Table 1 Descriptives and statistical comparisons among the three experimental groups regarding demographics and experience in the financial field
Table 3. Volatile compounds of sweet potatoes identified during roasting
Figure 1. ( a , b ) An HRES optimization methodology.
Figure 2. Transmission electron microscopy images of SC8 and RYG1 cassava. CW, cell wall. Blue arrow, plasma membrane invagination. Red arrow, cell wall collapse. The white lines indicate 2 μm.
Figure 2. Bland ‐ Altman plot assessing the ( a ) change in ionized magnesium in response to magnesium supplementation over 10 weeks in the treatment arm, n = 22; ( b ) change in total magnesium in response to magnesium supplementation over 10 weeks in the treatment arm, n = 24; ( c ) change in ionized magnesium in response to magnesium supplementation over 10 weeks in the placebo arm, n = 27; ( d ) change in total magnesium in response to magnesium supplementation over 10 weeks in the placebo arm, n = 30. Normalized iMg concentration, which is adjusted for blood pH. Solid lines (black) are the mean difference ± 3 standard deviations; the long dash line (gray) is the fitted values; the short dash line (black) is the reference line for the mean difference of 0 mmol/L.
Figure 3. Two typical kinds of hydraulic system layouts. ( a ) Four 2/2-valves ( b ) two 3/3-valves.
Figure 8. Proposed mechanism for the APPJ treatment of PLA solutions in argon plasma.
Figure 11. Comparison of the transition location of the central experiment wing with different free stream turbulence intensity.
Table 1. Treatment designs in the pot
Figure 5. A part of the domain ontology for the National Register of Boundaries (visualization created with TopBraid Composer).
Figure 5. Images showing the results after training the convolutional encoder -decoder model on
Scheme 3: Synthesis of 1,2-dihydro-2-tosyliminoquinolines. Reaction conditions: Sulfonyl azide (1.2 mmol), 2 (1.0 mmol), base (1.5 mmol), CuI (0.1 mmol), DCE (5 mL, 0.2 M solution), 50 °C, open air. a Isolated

*ACTIVITY:* Reproduce each line of the records in which "plasma" appears.

*RESPONSE TO THE TASK:*
Figure 2. Transmission electron microscopy images of SC8 and RYG1 cassava. CW, cell wall. Blue arrow, plasma membrane invagination. Red arrow, cell wall collapse. The white lines indicate 2 μm.
Figure 8. Proposed mechanism for the APPJ treatment of PLA solutions in argon plasma.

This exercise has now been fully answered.